[Entrées du jeu de données]
******

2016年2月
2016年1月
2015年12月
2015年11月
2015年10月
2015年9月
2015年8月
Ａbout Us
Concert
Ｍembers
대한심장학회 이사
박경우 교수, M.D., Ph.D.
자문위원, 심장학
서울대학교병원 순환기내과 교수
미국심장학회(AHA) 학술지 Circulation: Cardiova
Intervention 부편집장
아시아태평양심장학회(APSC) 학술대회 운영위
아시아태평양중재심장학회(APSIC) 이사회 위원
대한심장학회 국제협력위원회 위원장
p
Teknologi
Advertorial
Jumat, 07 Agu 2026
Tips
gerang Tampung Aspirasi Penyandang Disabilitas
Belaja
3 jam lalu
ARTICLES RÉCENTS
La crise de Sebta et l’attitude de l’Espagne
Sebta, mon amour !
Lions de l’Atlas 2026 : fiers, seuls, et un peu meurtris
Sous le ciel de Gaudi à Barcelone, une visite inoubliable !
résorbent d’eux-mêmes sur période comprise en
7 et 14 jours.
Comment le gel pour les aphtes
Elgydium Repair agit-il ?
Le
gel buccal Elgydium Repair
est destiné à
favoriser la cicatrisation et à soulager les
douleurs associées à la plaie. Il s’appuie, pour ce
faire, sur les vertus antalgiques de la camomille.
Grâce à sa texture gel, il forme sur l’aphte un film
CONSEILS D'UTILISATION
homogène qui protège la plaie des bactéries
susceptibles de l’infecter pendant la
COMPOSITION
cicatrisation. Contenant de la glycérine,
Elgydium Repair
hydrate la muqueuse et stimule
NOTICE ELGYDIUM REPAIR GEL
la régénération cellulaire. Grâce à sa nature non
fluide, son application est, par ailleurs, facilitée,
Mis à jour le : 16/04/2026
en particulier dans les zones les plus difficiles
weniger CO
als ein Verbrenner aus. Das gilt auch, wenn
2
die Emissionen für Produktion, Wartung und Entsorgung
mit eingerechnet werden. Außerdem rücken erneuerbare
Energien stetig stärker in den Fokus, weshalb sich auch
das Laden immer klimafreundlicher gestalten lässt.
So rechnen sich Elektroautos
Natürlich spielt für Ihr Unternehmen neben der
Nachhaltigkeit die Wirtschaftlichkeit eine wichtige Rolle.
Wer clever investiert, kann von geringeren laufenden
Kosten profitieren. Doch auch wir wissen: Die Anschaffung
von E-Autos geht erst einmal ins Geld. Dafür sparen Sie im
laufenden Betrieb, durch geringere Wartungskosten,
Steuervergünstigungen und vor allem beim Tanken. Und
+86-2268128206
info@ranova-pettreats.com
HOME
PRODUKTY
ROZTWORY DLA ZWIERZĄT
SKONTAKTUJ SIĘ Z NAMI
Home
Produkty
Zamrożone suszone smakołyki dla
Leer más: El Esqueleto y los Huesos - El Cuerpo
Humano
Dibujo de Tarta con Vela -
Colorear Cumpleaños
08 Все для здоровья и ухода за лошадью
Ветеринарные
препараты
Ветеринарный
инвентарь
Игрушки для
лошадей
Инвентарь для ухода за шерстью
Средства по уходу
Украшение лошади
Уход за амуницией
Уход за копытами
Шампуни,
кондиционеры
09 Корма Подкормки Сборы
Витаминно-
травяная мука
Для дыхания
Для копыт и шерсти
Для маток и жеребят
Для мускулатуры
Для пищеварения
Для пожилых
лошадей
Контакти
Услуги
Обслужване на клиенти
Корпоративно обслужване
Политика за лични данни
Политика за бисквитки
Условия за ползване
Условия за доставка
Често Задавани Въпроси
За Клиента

******

Pouvez-vous retaper à l'identique chacune des lignes de tous les enregistrements ci-dessus ?

2016年2月
2016年1月
2015年12月
2015年11月
2015年10月
2015年9月
2015年8月
Ａbout Us
Concert
Ｍembers
대한심장학회 이사
박경우 교수, M.D., Ph.D.
자문위원, 심장학
서울대학교병원 순환기내과 교수
미국심장학회(AHA) 학술지 Circulation: Cardiova
Intervention 부편집장
아시아태평양심장학회(APSC) 학술대회 운영위
아시아태평양중재심장학회(APSIC) 이사회 위원
대한심장학회 국제협력위원회 위원장
p
Teknologi
Advertorial
Jumat, 07 Agu 2026
Tips
gerang Tampung Aspirasi Penyandang Disabilitas
Belaja
3 jam lalu
ARTICLES RÉCENTS
La crise de Sebta et l’attitude de l’Espagne
Sebta, mon amour !
Lions de l’Atlas 2026 : fiers, seuls, et un peu meurtris
Sous le ciel de Gaudi à Barcelone, une visite inoubliable !
résorbent d’eux-mêmes sur période comprise en
7 et 14 jours.
Comment le gel pour les aphtes
Elgydium Repair agit-il ?
Le
gel buccal Elgydium Repair
est destiné à
favoriser la cicatrisation et à soulager les
douleurs associées à la plaie. Il s’appuie, pour ce
faire, sur les vertus antalgiques de la camomille.
Grâce à sa texture gel, il forme sur l’aphte un film
CONSEILS D'UTILISATION
homogène qui protège la plaie des bactéries
susceptibles de l’infecter pendant la
COMPOSITION
cicatrisation. Contenant de la glycérine,
Elgydium Repair
hydrate la muqueuse et stimule
NOTICE ELGYDIUM REPAIR GEL
la régénération cellulaire. Grâce à sa nature non
fluide, son application est, par ailleurs, facilitée,
Mis à jour le : 16/04/2026
en particulier dans les zones les plus difficiles
weniger CO
als ein Verbrenner aus. Das gilt auch, wenn
2
die Emissionen für Produktion, Wartung und Entsorgung
mit eingerechnet werden. Außerdem rücken erneuerbare
Energien stetig stärker in den Fokus, weshalb sich auch
das Laden immer klimafreundlicher gestalten lässt.
So rechnen sich Elektroautos
Natürlich spielt für Ihr Unternehmen neben der
Nachhaltigkeit die Wirtschaftlichkeit eine wichtige Rolle.
Wer clever investiert, kann von geringeren laufenden
Kosten profitieren. Doch auch wir wissen: Die Anschaffung
von E-Autos geht erst einmal ins Geld. Dafür sparen Sie im
laufenden Betrieb, durch geringere Wartungskosten,
Steuervergünstigungen und vor allem beim Tanken. Und
+86-2268128206
info@ranova-pettreats.com
HOME
PRODUKTY
ROZTWORY DLA ZWIERZĄT
SKONTAKTUJ SIĘ Z NAMI
Home
Produkty
Zamrożone suszone smakołyki dla
Leer más: El Esqueleto y los Huesos - El Cuerpo
Humano
Dibujo de Tarta con Vela -
Colorear Cumpleaños
08 Все для здоровья и ухода за лошадью
Ветеринарные
препараты
Ветеринарный
инвентарь
Игрушки для
лошадей
Инвентарь для ухода за шерстью
Средства по уходу
Украшение лошади
Уход за амуницией
Уход за копытами
Шампуни,
кондиционеры
09 Корма Подкормки Сборы
Витаминно-
травяная мука
Для дыхания
Для копыт и шерсти
Для маток и жеребят
Для мускулатуры
Для пищеварения
Для пожилых
лошадей
Контакти
Услуги
Обслужване на клиенти
Корпоративно обслужване
Политика за лични данни
Политика за бисквитки
Условия за ползване
Условия за доставка
Често Задавани Въпроси
За Клиента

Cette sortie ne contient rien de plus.